SERAYUNEWS-Kisah miris terjadi pada seorang santriwati yang masih berusia 16 tahun. Santriwati berinisial A ini menjadi korban eksploitasi tak pantas dari seorang pria dewasa di sebuah kamar kos di Purwokerto.
Berdasarkan pengakuan dari keluarga A, mula ceritanya adalah A bergabung di grup telegram FWB pada Maret 2026. Dari situlah, A menemukan teman pria berinisial D (26). Kemudian keduanya berkomunikasi secara intens dan saling tukar nomor WhatsApp.
Lalu keduanya memutuskan bertemu di Rita Mall dan tak terjadi hal yang aneh-aneh. Tapi kemudian, D mengajak A, ke tempat kosnya di kawasan Jalan Veteran, Purwokerto Barat. Sampai kemudian dengan bujukan maut dari D, A akhirnya bermalam sampai dua hari di kos milik D. Hubungan tak pantas selayaknya suami-istri pun terjadi ketika malam hari. Saat mereka melakukan itu, D merekam perbuatannya.

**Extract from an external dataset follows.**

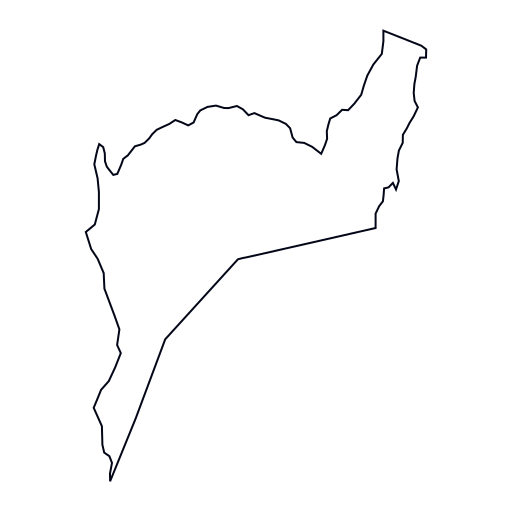 the district of Cristianópolis, Goiás, Brazil
{"feature_id": "56859067B80727765161187", "entity_name": "Cristianópolis", "entity_type": "district", "adm_level": 2, "iso_a3": "BRA", "parent_name": "Brazil", "parent_adm1": "Goiás", "projection": "equal_earth", "projection_center": [-48.7, -17.237], "detail": "fine", "context": "isolated", "style": "outline", "palette": "ink", "viewbox_px": 512, "rotation_deg": 0, "n_neighbors": 0, "source": "geoboundaries", "source_scale": "gbopen_adm2", "svg_char_len": 1574}
<svg xmlns="http://www.w3.org/2000/svg" viewBox="0 0 512 512"><path d="M99.2,144.1L97.4,149.8L96.1,155.3L94.3,164.3L97.6,178.4L98.9,192.0L98.9,209.1L94.8,224.5L85.8,232.0L91.2,249.1L97.6,258.7L103.7,273.1L104.4,288.6L114.5,315.6L119.4,329.4L117.1,345.0L120.8,353.1L115.2,367.3L108.8,381.1L101.1,389.8L97.2,399.4L93.7,407.8L101.9,426.2L102.4,444.8L104.2,452.6L109.4,456.2L112.0,462.9L110.0,473.4L110.1,481.3L135.7,418.4L165.2,339.3L237.9,259.3L242.5,258.1L246.6,257.3L255.2,255.4L375.6,228.0L375.6,213.6L379.2,206.1L382.9,201.3L383.6,195.3L384.1,188.4L388.5,187.4L392.9,182.9L396.0,189.5L398.8,181.1L396.6,169.4L397.5,158.2L398.9,150.5L402.7,142.9L402.9,134.8L406.9,128.2L409.6,122.8L413.6,116.4L417.9,107.4L414.6,101.0L413.7,93.0L414.4,83.9L415.7,77.0L417.1,65.7L420.2,57.6L426.0,57.6L426.2,49.4L421.3,45.7L383.4,30.7L383.4,41.3L381.8,53.9L373.4,64.4L367.3,75.6L363.9,85.5L361.2,94.8L354.1,103.9L348.1,110.2L342.1,109.8L336.6,115.2L330.2,118.5L328.4,124.5L326.8,131.2L327.1,138.8L325.0,145.0L321.2,153.8L312.1,146.8L304.2,142.9L296.4,142.1L292.6,137.5L290.1,128.2L285.9,123.9L278.7,120.4L273.9,119.4L265.0,117.7L258.5,114.9L254.3,113.1L248.5,115.2L242.9,109.3L236.9,106.0L228.5,108.1L224.1,108.0L216.0,105.6L207.5,106.9L200.3,110.4L197.3,114.1L193.6,122.5L188.2,125.4L182.0,122.5L175.3,120.0L169.2,124.0L161.9,127.3L156.7,129.8L152.2,134.2L149.2,138.4L144.6,142.9L140.8,144.6L134.9,146.3L127.9,155.3L123.3,158.8L121.2,164.8L117.3,173.9L113.3,174.9L109.9,170.7L106.8,166.7L105.0,161.3L104.8,153.4L103.2,147.1L99.2,144.1Z" fill="none" stroke="#020617" stroke-width="2"/></svg>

Kuasa hukum keluarga A, Djoko Susanto SH mengatakan bahwa kejadian ini terungkap saat A tidak pulang ke rumah. Lalu dilaukan pelacakan melalui GPS. Diketahui bahwa A ada di kawasan Jalan Veteran, Purwokerto Barat, tepatnya di sebuah rumah kos yang diduga disewakan secara harian.
“Saat didatangi, korban berada di dalam kamar. Tidak ditemukan orang lain di lokasi saat itu,” ujar Djoko.
Kemudian, pihak keluarga menemukan percakapan di ponsel A yang bernuansa seksual. Bahkan, ada juga rekaman video yang diduga perbuatan intim, antara korban dan pelaku.
“Korban mengakui adanya hubungan tersebut setelah dibujuk dan dirayu oleh pelaku melalui pesan-pesan pribadi,” kata Djoko.
Orang tua A yang merasa terpukul, memilih jalur hukum untuk memproses persoalan ini. Djoko menilai pelaku dapat dijerat dengan sejumlah pasal yakni pasal 81 dan 82 Undang-Undang Perlindungan Anak terkait kekerasan seksual terhadap anak, serta dugaan pelanggaran lain yang berkaitan dengan eksploitasi dan perekaman konten asusila.